* **WHAT TO PRODUCE**: Reproduce verbatim only the lines from the one containing "Figure 4. The" through the last line below, both included.

* **INFORMATION GIVEN**:

════════════════

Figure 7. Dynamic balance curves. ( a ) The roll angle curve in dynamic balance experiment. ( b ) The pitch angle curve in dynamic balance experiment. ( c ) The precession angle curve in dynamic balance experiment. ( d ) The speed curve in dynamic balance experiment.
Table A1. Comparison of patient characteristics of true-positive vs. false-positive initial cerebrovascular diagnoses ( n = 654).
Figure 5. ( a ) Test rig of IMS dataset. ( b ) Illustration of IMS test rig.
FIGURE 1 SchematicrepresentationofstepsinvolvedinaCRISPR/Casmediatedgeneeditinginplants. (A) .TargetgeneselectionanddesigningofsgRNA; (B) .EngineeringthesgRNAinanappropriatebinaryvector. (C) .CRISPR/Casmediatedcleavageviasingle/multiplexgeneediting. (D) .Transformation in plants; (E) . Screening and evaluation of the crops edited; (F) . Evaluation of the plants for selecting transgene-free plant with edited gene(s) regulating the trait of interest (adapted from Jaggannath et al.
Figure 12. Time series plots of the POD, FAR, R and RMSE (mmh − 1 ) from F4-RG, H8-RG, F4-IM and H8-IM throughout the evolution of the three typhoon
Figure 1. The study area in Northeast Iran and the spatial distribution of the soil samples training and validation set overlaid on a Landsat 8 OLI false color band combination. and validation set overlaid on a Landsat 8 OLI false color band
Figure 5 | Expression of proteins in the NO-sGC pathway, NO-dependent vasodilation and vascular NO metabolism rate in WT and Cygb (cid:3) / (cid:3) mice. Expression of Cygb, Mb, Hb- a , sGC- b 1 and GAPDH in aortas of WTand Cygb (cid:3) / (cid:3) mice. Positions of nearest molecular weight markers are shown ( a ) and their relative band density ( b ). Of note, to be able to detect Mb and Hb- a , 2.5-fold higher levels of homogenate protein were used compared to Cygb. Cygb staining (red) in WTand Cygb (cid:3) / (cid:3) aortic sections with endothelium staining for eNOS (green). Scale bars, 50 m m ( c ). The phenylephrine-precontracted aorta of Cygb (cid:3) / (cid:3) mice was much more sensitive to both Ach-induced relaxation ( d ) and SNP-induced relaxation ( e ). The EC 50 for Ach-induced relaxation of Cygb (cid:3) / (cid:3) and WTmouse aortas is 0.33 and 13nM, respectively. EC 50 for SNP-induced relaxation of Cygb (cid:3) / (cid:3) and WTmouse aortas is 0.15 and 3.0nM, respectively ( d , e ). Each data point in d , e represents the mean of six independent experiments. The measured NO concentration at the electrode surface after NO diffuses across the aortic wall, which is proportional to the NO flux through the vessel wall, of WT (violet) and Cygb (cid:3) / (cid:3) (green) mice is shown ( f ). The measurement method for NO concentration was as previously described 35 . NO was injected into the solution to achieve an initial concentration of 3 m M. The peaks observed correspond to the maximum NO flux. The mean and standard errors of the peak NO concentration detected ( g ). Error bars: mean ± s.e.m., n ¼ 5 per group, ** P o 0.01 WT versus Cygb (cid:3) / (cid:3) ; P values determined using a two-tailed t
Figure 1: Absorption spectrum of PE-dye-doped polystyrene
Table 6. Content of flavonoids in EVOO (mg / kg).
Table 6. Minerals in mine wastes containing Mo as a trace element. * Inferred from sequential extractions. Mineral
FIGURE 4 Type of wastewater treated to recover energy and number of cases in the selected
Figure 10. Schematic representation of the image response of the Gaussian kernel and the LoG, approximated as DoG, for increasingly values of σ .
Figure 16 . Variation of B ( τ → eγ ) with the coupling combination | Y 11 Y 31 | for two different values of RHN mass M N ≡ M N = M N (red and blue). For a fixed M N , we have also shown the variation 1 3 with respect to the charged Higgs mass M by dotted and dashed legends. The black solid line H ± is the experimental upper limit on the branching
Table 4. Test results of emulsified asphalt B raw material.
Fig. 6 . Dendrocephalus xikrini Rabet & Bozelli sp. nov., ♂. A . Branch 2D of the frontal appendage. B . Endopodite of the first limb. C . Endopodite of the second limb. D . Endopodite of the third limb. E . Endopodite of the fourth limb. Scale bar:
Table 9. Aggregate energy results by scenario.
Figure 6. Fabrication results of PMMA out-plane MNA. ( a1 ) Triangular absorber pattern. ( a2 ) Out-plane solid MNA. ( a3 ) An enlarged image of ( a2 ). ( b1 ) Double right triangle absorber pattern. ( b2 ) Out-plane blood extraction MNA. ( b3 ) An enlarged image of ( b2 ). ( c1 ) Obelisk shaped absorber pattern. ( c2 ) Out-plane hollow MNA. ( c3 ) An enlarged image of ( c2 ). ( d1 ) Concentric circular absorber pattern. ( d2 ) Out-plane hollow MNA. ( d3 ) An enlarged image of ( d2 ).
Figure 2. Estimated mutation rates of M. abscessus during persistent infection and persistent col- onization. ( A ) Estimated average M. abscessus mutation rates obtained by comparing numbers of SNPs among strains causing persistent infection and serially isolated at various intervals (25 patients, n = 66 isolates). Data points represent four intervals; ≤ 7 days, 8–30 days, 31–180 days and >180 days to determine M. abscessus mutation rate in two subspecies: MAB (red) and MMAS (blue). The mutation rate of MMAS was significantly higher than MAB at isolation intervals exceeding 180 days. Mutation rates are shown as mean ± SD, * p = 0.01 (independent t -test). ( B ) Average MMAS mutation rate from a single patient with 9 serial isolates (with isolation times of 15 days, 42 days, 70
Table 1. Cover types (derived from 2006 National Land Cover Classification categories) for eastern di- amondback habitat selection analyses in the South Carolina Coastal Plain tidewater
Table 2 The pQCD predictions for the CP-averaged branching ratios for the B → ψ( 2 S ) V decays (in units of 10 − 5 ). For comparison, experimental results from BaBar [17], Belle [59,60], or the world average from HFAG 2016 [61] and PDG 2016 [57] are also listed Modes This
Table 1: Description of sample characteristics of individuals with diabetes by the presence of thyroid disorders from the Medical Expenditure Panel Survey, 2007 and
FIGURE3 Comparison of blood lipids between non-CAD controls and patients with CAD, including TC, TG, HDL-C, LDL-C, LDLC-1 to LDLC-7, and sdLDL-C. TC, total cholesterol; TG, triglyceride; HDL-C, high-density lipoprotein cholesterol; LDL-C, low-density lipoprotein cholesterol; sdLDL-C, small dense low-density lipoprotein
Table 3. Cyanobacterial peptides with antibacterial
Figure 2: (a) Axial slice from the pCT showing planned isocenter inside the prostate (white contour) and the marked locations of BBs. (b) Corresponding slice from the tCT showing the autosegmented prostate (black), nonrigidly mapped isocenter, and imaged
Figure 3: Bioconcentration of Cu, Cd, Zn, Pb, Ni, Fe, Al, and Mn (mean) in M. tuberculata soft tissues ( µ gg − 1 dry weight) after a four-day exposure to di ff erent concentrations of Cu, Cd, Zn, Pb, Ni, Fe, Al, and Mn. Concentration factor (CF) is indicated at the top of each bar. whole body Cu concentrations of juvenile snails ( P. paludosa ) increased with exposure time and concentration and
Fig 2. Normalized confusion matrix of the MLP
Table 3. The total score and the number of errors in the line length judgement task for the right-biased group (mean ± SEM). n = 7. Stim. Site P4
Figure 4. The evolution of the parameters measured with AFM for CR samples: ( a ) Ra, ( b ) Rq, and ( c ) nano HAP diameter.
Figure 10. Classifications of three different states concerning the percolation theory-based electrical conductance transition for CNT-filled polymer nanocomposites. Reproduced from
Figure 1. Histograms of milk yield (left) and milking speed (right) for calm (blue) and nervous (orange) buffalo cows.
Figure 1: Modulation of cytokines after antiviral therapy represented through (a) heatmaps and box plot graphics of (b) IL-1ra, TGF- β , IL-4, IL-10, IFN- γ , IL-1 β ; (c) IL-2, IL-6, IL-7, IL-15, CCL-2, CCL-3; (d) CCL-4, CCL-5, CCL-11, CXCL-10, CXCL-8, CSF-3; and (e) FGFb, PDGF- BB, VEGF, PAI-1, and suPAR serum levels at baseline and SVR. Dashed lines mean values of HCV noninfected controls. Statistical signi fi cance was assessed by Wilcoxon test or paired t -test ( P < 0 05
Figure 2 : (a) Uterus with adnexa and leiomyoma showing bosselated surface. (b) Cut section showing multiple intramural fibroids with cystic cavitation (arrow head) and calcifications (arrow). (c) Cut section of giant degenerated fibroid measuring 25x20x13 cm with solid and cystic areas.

════════════════

* **RESPONSE TO THIS EXERCISE**:
Figure 4. The evolution of the parameters measured with AFM for CR samples: ( a ) Ra, ( b ) Rq, and ( c ) nano HAP diameter.
Figure 10. Classifications of three different states concerning the percolation theory-based electrical conductance transition for CNT-filled polymer nanocomposites. Reproduced from
Figure 1. Histograms of milk yield (left) and milking speed (right) for calm (blue) and nervous (orange) buffalo cows.
Figure 1: Modulation of cytokines after antiviral therapy represented through (a) heatmaps and box plot graphics of (b) IL-1ra, TGF- β , IL-4, IL-10, IFN- γ , IL-1 β ; (c) IL-2, IL-6, IL-7, IL-15, CCL-2, CCL-3; (d) CCL-4, CCL-5, CCL-11, CXCL-10, CXCL-8, CSF-3; and (e) FGFb, PDGF- BB, VEGF, PAI-1, and suPAR serum levels at baseline and SVR. Dashed lines mean values of HCV noninfected controls. Statistical signi fi cance was assessed by Wilcoxon test or paired t -test ( P < 0 05
Figure 2 : (a) Uterus with adnexa and leiomyoma showing bosselated surface. (b) Cut section showing multiple intramural fibroids with cystic cavitation (arrow head) and calcifications (arrow). (c) Cut section of giant degenerated fibroid measuring 25x20x13 cm with solid and cystic areas.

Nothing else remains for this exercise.